Grace and Peace to you from God our Father and our Lord Jesus Christ who calls us to honor covenants.

Today we start our Lenten Pilgrimage again, 46 days between now and Easter. With the 6 Sunday’s not counting as fasting days, we match the 40 days that Jesus spends fasting in the desert during his temptation as our Gospel today says. This Lent our focus will be on covenants. Before we really get into our texts today, we need to start with basics, what is a covenant, because it’s somewhat different than we think. And we’ll see throughout Lent how that is a very good thing.

We tend to think about covenants as contracts. A contract is an agreement between two or more groups that all parties agree to hold, and if one or more sides break the agreement or agree to stop the contract it ends and all promises made in the contract are null and void. Any promises or benefits from the contract are gone.

Covenants may seem like Contracts between God and humans. And in some ways they are, they are similar in that there will be promises made, with the majority of the work done primarily by God, and usually broken by humans. But the wonderful thing about covenants is that covenants are wonderful things, to paraphrase Tigger. Covenants are wonderful, because even though it seems like we as humans, since we constantly break the agreement, would void the contract, covenants don’t get voided. God keeps the promise even in the event that we break it. Each week we will see a different covenant and see the wonders of how God continues to keep God’s promises.

We start out with the story of Noah, I found this fun little comic. We read here the finale of the story. God makes a covenant with Noah, and all creation. Vs 9 through 11.

As for me, I am establishing my covenant with you and your descendants after you, and with every living creature that is with you, the birds, the domestic animals, and every animal of the earth with you, as many as came out of the ark. I establish my covenant with you, that never again shall all flesh be cut off by the waters of a flood, and never again shall there be a flood to destroy the earth.

This first covenant made by God, the first complete promise of God, to never again destroy the earth in a flood, is not just to humans, but to all creation, all living things.

It’s an amazing promise, never again will God destroy all, no matter what we may do, God will not hit the redo button again.

In our covenant rankings, that’s pretty high up there. The promise to never destroy creation again.

And our response to this covenant is, are we also willing to work towards the same? Do we strive to not destroy God’s creation? Can we make the same promise to God? The flood story and all it entails all started when God saw that the earth was full of violence. From chapter 6, God speaks to Noah, “I have determined to make an end of all flesh, for the earth is filled with violence because of them; now I am going to destroy them along with the earth.”

Luckily for us in the face of such accusation, God will indeed always hold to the promise to never destroy the earth. But, that doesn’t give us the excuse and reason to not also strive to hold up to the promise.

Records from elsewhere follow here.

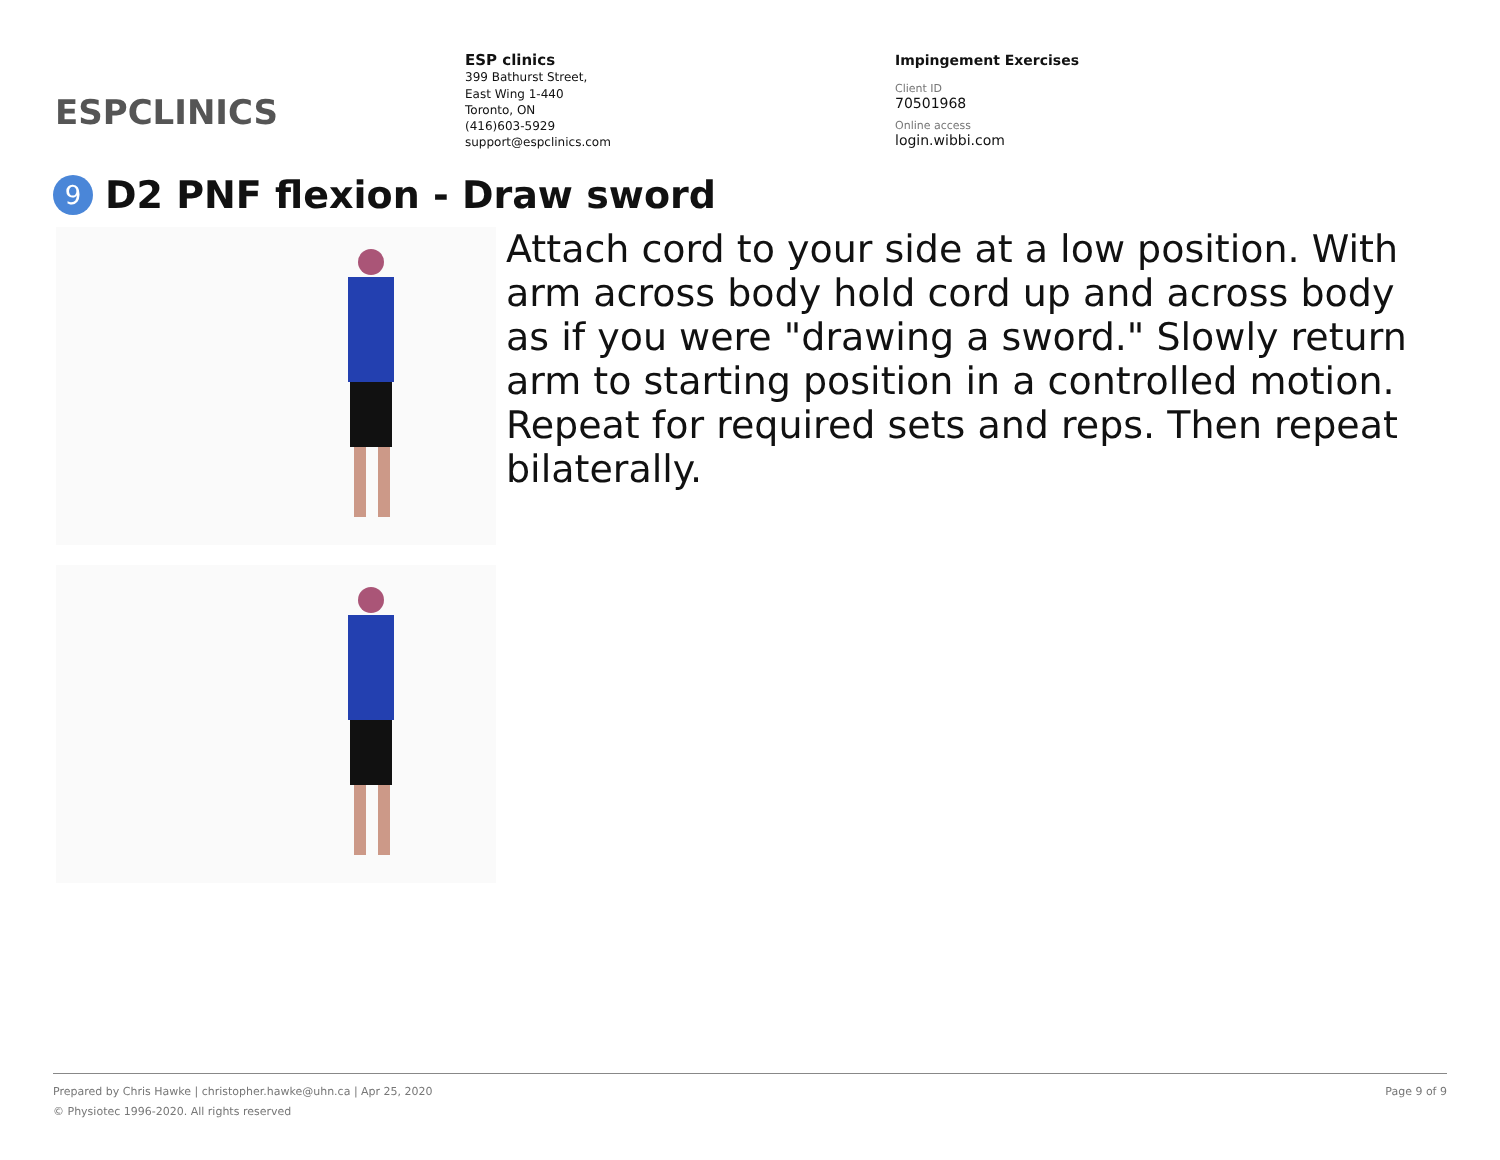ESPCLINICS
ESP clinics
399 Bathurst Street,
East Wing 1-440
Toronto, ON
(416)603-5929
support@espclinics.com
Impingement Exercises
Client ID
70501968
Online access
login.wibbi.com
9 D2 PNF flexion - Draw sword
Attach cord to your side at a low position. With arm across body hold cord up and across body as if you were "drawing a sword." Slowly return arm to starting position in a controlled motion. Repeat for required sets and reps. Then repeat bilaterally.
Page 9 of 9 Prepared by Chris Hawke | christopher.hawke@uhn.ca | Apr 25, 2020
© Physiotec 1996-2020. All rights reserved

In the story of creation as God creates us, God designates us as co-stewards of creation. We are called to have dominion over what God creates, which does not mean to dominate, but to rule in the mindset of caring and being people who love and maintain God’s creation just as much as God does. Of being people who work to uphold covenants, to in this case not be people who resort to violence and seek to stop it wherever and however we can.

We had another school shooting this week. 15 youth and 2 adults killed at a high school in Florida. On Valentine’s Day. On Valentine’s day 1929 7 people were killed by Tommy Guns in a fight between two rival mobs, 7, that is referred to as the Valentine’s Day Massacre. This seems to be called simply another school shooting. It is another moment where we failed God’s covenant. We failed as co-stewards of creation. We sided again with the violent nature that God hated so much that God hit the redo button and destroyed the world in the flood.

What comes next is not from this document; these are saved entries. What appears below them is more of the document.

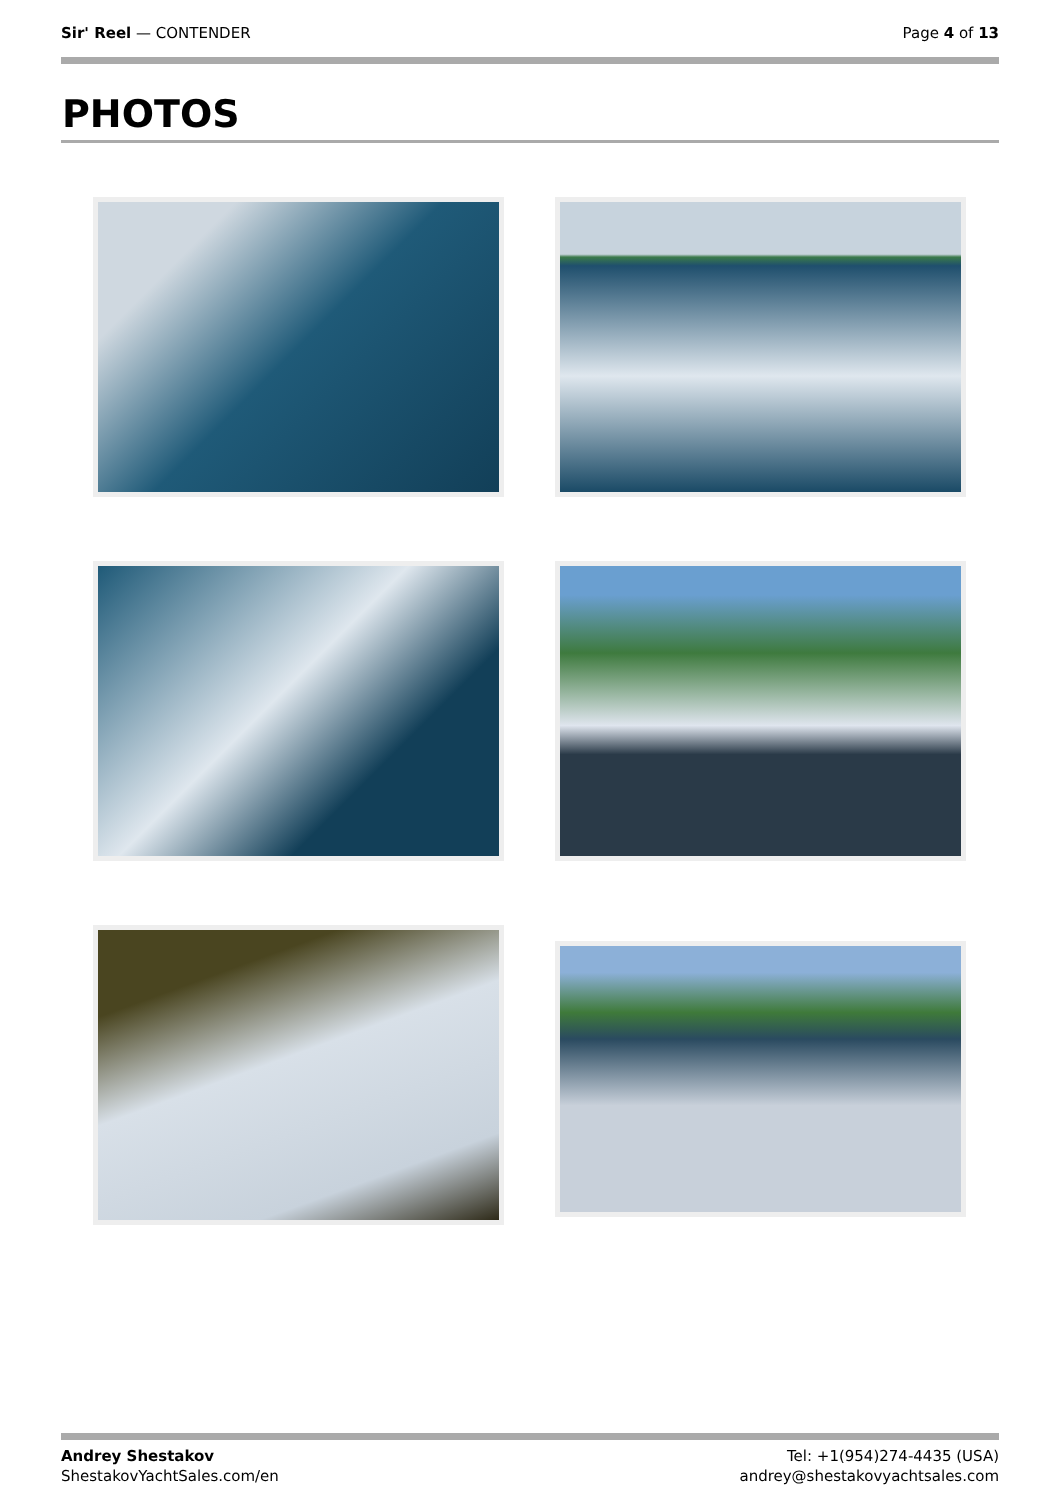Sir' Reel — CONTENDER Page 4 of 13
PHOTOS
Andrey Shestakov
ShestakovYachtSales.com/en
Tel: +1(954)274-4435 (USA)
andrey@shestakovyachtsales.com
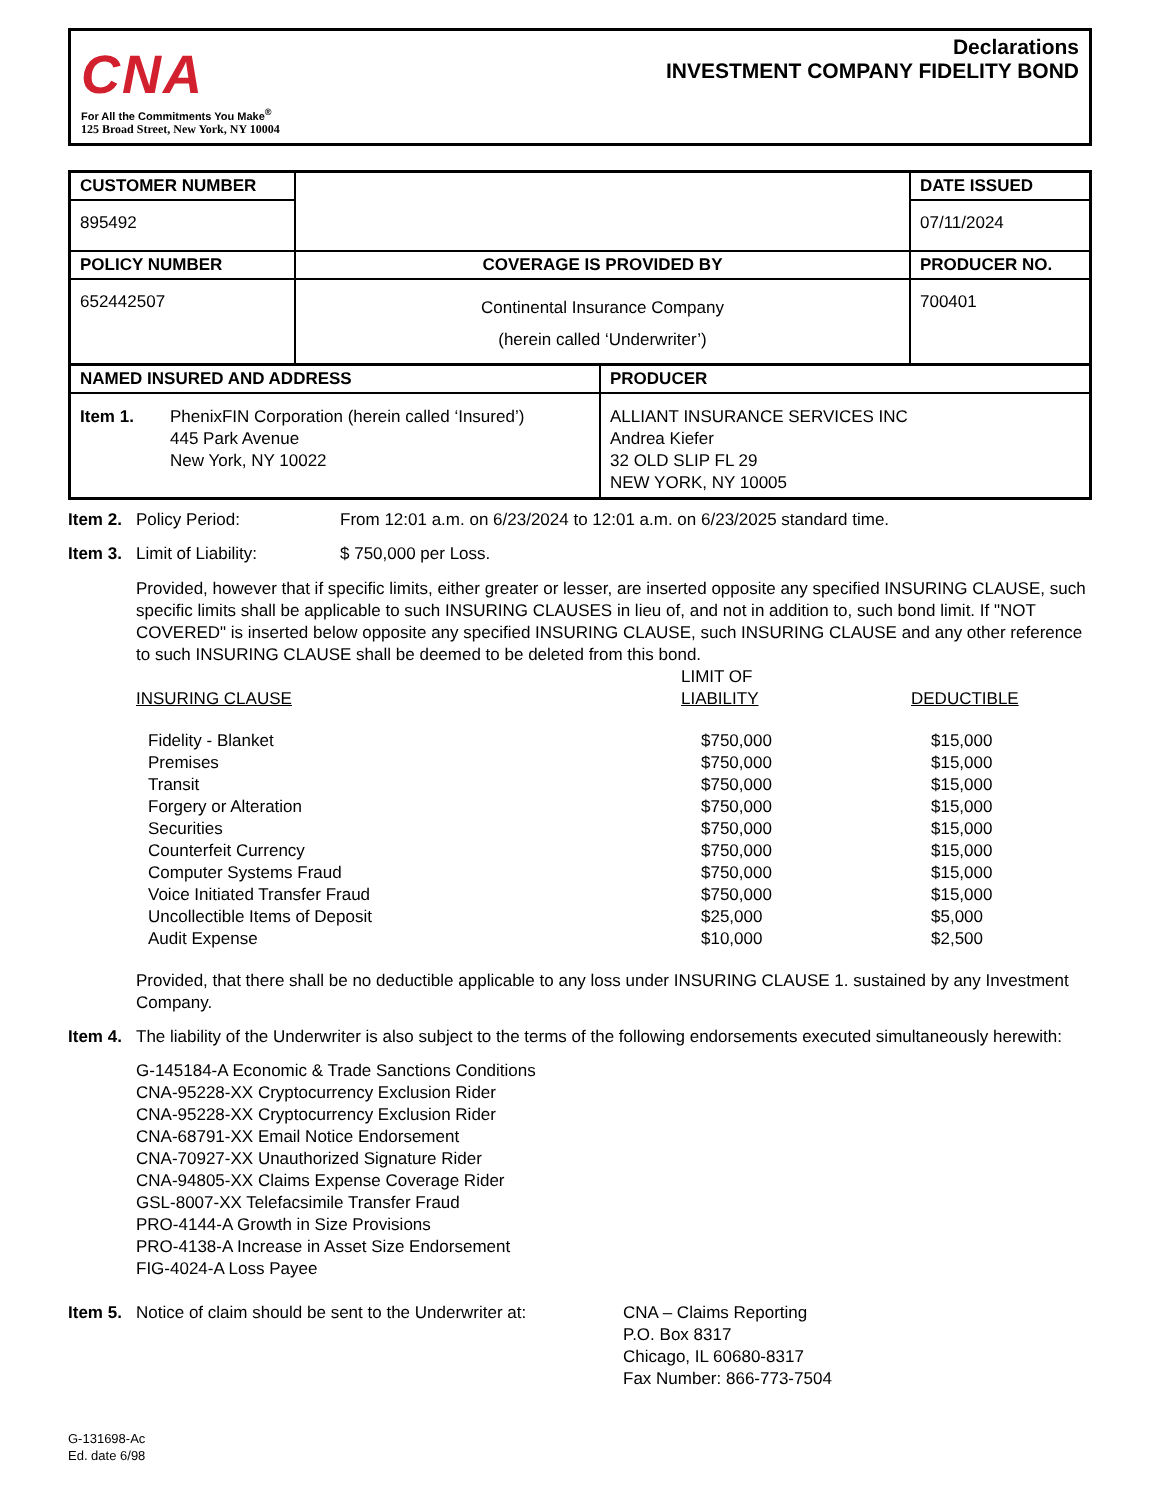CNA
For All the Commitments You Make<sup>®</sup>
125 Broad Street, New York, NY 10004
Declarations
INVESTMENT COMPANY FIDELITY BOND
| CUSTOMER NUMBER | | DATE ISSUED |
| 895492 | | 07/11/2024 |
| POLICY NUMBER | COVERAGE IS PROVIDED BY | PRODUCER NO. |
| 652442507 | Continental Insurance Company (herein called ‘Underwriter’) | 700401 |
| NAMED INSURED AND ADDRESS | PRODUCER |
| --- | --- |
| Item 1. PhenixFIN Corporation (herein called ‘Insured’) 445 Park Avenue New York, NY 10022 | ALLIANT INSURANCE SERVICES INC Andrea Kiefer 32 OLD SLIP FL 29 NEW YORK, NY 10005 |
Item 2. Policy Period: From 12:01 a.m. on 6/23/2024 to 12:01 a.m. on 6/23/2025 standard time.
Item 3. Limit of Liability: $ 750,000 per Loss.
Provided, however that if specific limits, either greater or lesser, are inserted opposite any specified INSURING CLAUSE, such specific limits shall be applicable to such INSURING CLAUSES in lieu of, and not in addition to, such bond limit. If "NOT COVERED" is inserted below opposite any specified INSURING CLAUSE, such INSURING CLAUSE and any other reference to such INSURING CLAUSE shall be deemed to be deleted from this bond.
| INSURING CLAUSE | LIMIT OF LIABILITY | DEDUCTIBLE |
| Fidelity - Blanket | $750,000 | $15,000 |
| Premises | $750,000 | $15,000 |
| Transit | $750,000 | $15,000 |
| Forgery or Alteration | $750,000 | $15,000 |
| Securities | $750,000 | $15,000 |
| Counterfeit Currency | $750,000 | $15,000 |
| Computer Systems Fraud | $750,000 | $15,000 |
| Voice Initiated Transfer Fraud | $750,000 | $15,000 |
| Uncollectible Items of Deposit | $25,000 | $5,000 |
| Audit Expense | $10,000 | $2,500 |
Provided, that there shall be no deductible applicable to any loss under INSURING CLAUSE 1. sustained by any Investment Company.
Item 4. The liability of the Underwriter is also subject to the terms of the following endorsements executed simultaneously herewith:
G-145184-A Economic & Trade Sanctions Conditions
CNA-95228-XX Cryptocurrency Exclusion Rider
CNA-95228-XX Cryptocurrency Exclusion Rider
CNA-68791-XX Email Notice Endorsement
CNA-70927-XX Unauthorized Signature Rider
CNA-94805-XX Claims Expense Coverage Rider
GSL-8007-XX Telefacsimile Transfer Fraud
PRO-4144-A Growth in Size Provisions
PRO-4138-A Increase in Asset Size Endorsement
FIG-4024-A Loss Payee
Item 5. Notice of claim should be sent to the Underwriter at: CNA – Claims Reporting
P.O. Box 8317
Chicago, IL 60680-8317
Fax Number: 866-773-7504
G-131698-Ac
Ed. date 6/98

Whenever an event like this occurs, We pray, we pray, pray, pray, we call upon God to be with the family and friends of those killed, we ask God to be with those who had to live through such tragedy, who now will find themselves haunted by sights and memories they had no opportunity to avoid. We pray for people whose lives are changed because of this instance.

And then, what will we do. Will we simply move on, and again ignore the covenant that God made with us? Or will we act, will we follow our prayer up with action? Will we actually listen to our prayers, or simply wait until we have to pray them again?

In the flood, the sign that God chooses to show that God will never destroy the world again is the rainbow. Why? The rainbow is God’s bow. As in bow and arrows. In the covenant God hangs up God’s bow, God in promising to never destroy the earth again, disarms God’s self.

We can hold tight to the promise that God will never destroy us, in fact, as we walk our pilgrimage through Lent, we will again see that God promises us eternal life through Christ’s death on the cross and resurrection. But, will we work to not destroy God’s creation? Will we work to not see God’s beloved children killed by something we could work to end?

God is with us now, God weeps with those who now grieve, who comforts those who fear now, those who work and learn at schools and may now feel that panic and anxiety of could that happen here, and calls us to be the people of God who stand up to violence, and asks us to be beloved children of God who work to say, no more, this is not how we treat covenants. This is not how we treat each other.

Let us pray,
God of creation, you call all good, you call us to be stewards with you, and you hold us to your covenants. Help us to hold to them as well. Help us to love each other as you love us. Help us to be like your Son, Jesus Christ our Lord, who gave his life for our sake. Amen.